**THE TASK:**
Locate every line in the material below that has the word "purifier". Copy each of those lines.

┌──

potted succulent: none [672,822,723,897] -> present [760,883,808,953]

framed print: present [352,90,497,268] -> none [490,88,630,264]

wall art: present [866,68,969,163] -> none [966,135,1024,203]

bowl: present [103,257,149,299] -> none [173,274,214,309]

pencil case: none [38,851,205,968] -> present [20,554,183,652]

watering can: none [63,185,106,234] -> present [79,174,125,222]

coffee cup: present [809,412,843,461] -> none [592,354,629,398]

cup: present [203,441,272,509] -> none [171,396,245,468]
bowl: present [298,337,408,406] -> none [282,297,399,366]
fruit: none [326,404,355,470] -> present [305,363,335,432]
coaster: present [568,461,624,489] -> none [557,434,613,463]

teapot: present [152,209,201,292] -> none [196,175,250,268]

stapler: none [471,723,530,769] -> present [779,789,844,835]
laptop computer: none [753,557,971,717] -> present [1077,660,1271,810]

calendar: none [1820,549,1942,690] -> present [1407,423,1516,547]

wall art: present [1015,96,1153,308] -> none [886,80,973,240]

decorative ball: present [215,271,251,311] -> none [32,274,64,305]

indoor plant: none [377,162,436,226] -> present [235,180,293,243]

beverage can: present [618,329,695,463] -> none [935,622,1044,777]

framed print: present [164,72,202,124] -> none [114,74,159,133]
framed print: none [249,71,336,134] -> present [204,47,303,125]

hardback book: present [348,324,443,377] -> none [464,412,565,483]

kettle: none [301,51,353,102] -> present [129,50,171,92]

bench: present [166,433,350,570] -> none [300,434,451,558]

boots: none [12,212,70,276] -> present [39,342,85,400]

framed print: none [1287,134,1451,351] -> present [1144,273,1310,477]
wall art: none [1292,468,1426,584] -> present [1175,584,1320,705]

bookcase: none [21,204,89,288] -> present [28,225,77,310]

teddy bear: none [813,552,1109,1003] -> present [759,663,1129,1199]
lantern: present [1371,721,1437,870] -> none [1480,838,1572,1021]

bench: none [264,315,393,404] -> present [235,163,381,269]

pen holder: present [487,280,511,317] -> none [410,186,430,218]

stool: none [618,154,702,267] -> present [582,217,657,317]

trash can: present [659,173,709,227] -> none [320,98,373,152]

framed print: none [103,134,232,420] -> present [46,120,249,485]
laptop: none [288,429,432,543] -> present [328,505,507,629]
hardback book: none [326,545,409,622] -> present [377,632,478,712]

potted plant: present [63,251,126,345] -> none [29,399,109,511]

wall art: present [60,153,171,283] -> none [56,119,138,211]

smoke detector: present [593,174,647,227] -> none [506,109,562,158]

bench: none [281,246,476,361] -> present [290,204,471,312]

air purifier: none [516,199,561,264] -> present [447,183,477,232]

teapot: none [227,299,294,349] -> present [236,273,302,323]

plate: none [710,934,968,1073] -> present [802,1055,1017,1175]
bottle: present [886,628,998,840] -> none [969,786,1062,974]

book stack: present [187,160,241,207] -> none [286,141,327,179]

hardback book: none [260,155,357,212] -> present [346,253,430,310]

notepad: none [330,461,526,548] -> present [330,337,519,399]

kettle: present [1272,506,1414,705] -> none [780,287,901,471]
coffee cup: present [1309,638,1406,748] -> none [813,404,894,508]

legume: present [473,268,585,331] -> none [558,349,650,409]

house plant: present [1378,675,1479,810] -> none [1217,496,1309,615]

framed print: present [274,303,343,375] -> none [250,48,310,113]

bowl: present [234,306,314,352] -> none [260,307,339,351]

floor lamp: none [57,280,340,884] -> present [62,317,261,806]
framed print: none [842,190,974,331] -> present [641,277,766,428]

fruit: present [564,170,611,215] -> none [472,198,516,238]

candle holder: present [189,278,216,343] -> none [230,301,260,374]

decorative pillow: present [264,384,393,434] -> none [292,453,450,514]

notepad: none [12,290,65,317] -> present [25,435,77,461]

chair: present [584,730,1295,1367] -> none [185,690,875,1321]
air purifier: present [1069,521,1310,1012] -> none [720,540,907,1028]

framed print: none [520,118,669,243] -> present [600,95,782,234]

└──

**SOLUTION FOR THIS EXERCISE:**
air purifier: none [516,199,561,264] -> present [447,183,477,232]
air purifier: present [1069,521,1310,1012] -> none [720,540,907,1028]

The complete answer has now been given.